*Exercise aim*. Only the text of the records belongs in the answer, copied exactly, with every picture omitted.

*Dataset entries*.

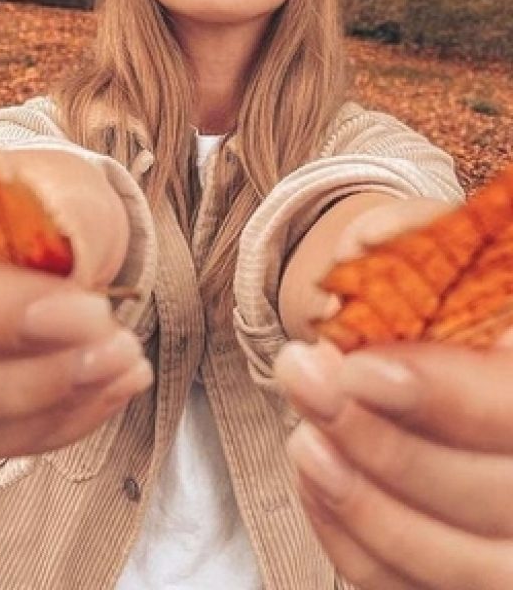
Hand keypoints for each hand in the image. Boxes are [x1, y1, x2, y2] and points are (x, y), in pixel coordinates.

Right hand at [0, 155, 149, 470]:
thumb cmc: (43, 209)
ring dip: (36, 411)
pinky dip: (43, 431)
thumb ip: (71, 213)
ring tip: (121, 364)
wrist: (49, 246)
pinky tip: (100, 391)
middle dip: (14, 378)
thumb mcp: (68, 184)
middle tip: (114, 348)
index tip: (84, 311)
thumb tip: (72, 272)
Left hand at [275, 192, 511, 588]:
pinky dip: (355, 545)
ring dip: (362, 500)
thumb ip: (421, 238)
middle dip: (380, 444)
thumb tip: (362, 243)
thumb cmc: (471, 305)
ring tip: (301, 439)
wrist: (472, 368)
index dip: (443, 397)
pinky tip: (316, 481)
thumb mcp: (467, 257)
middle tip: (300, 380)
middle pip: (491, 497)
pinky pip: (415, 589)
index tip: (358, 368)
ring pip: (458, 563)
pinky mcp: (483, 577)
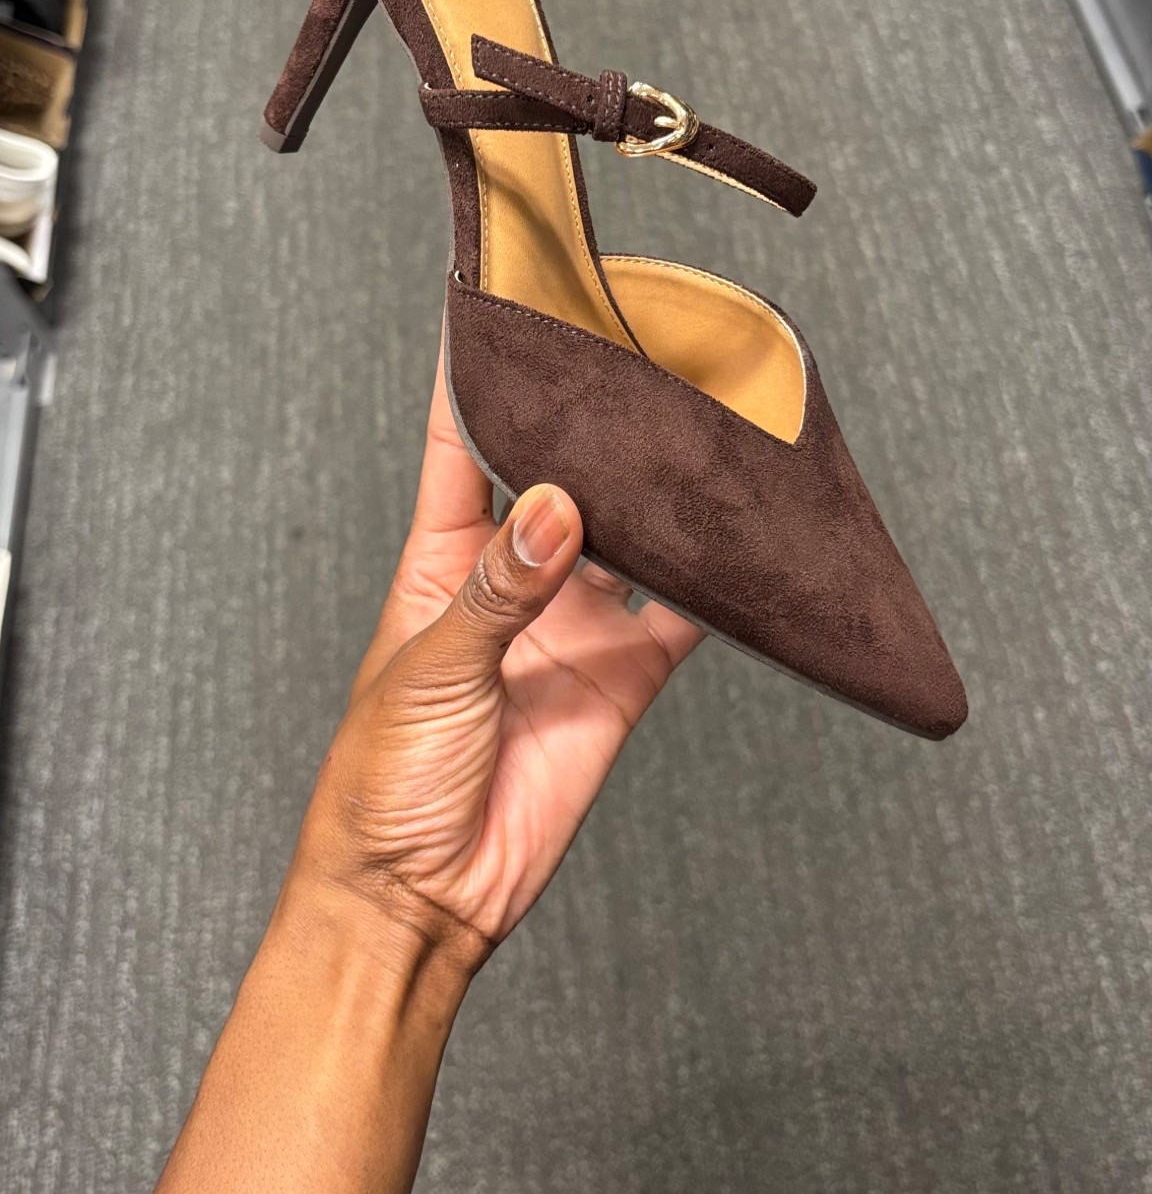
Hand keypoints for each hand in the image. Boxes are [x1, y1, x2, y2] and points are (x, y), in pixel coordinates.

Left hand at [296, 325, 702, 966]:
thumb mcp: (426, 672)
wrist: (423, 900)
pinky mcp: (623, 679)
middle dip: (594, 417)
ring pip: (630, 533)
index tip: (508, 293)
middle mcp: (512, 576)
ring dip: (661, 492)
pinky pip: (680, 615)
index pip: (459, 436)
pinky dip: (714, 581)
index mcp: (440, 555)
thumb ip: (498, 589)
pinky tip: (745, 538)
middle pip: (559, 472)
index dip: (481, 369)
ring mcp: (571, 624)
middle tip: (640, 348)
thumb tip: (558, 506)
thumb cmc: (382, 781)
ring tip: (704, 425)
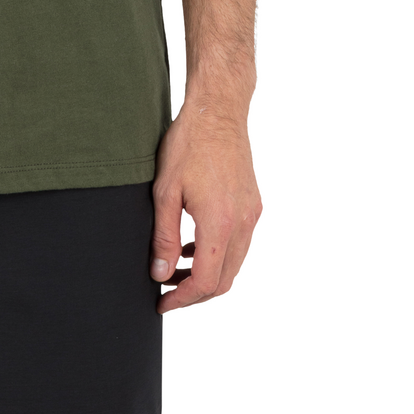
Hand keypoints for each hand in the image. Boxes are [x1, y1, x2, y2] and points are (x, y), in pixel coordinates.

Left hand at [150, 107, 261, 313]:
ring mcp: (252, 214)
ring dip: (207, 274)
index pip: (207, 281)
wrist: (218, 111)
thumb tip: (160, 272)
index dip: (183, 299)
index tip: (163, 302)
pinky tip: (193, 246)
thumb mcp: (165, 191)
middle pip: (225, 279)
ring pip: (234, 263)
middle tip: (167, 293)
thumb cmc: (188, 144)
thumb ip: (164, 236)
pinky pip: (239, 243)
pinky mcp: (253, 204)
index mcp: (220, 222)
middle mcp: (243, 223)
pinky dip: (218, 254)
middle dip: (195, 293)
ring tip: (174, 270)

*Response to this task*.
Hand keypoints for each hand in the image. Boxes are [x1, y1, x2, y2] and points are (x, y), in pixel coordinates.

Right hand at [0, 155, 149, 470]:
thumb cmc: (43, 209)
ring dip: (36, 411)
pinky dip: (43, 431)
thumb ip: (71, 213)
ring tip: (121, 364)
wrist: (49, 246)
pinky tip: (100, 391)
middle dip: (14, 378)
thumb mcp: (68, 184)
middle tip: (114, 348)
index tip: (84, 311)
thumb tip: (72, 272)
Left hand at [275, 192, 511, 588]:
pinky dip: (355, 545)
ring dip: (362, 500)
thumb ip: (421, 238)
middle dip: (380, 444)
thumb tip: (362, 243)
thumb cmc: (471, 305)
ring tip: (301, 439)
wrist: (472, 368)
index dip: (443, 397)
pinky tip: (316, 481)
thumb mcp: (467, 257)
middle tip: (300, 380)
middle pip: (491, 497)
pinky pip: (415, 589)
index tip: (358, 368)
ring pip: (458, 563)
pinky mcp: (483, 577)
Hand keypoints for each hand in the image. Boxes are [x1, y1, x2, y2] and points are (x, y), in pixel coordinates.

Left hand at [296, 325, 702, 966]:
thumb mcp: (426, 672)
wrist: (423, 900)
pinky mcp: (623, 679)
middle dip: (594, 417)
ring pip: (630, 533)
index tip: (508, 293)
middle mcp: (512, 576)
ring dip: (661, 492)
pinky pip: (680, 615)
index pip: (459, 436)
pinky dip: (714, 581)
index mcp: (440, 555)
thumb ip: (498, 589)
pinky tip: (745, 538)
middle pip: (559, 472)
index dip: (481, 369)
ring mcp: (571, 624)
middle tip: (640, 348)
thumb tip: (558, 506)
thumb cmc: (382, 781)
ring tip: (704, 425)
Hand keypoints for each hand in the image. Boxes are [x1, y1, x2, y2] and points are (x, y), in pixel coordinates.

Left hand at [150, 107, 261, 313]:
ring mcp: (252, 214)
ring dip: (207, 274)
index pip: (207, 281)
wrist: (218, 111)
thumb tip: (160, 272)
index dip: (183, 299)
index tip: (163, 302)
pinky tip: (193, 246)
thumb mcp: (165, 191)
middle pip: (225, 279)
ring pip: (234, 263)
middle tip: (167, 293)
thumb cmc: (188, 144)
thumb ip: (164, 236)
pinky pip: (239, 243)
pinky mcp: (253, 204)
index mcp: (220, 222)
middle mcp: (243, 223)
pinky dip: (218, 254)
middle dip: (195, 293)
ring tip: (174, 270)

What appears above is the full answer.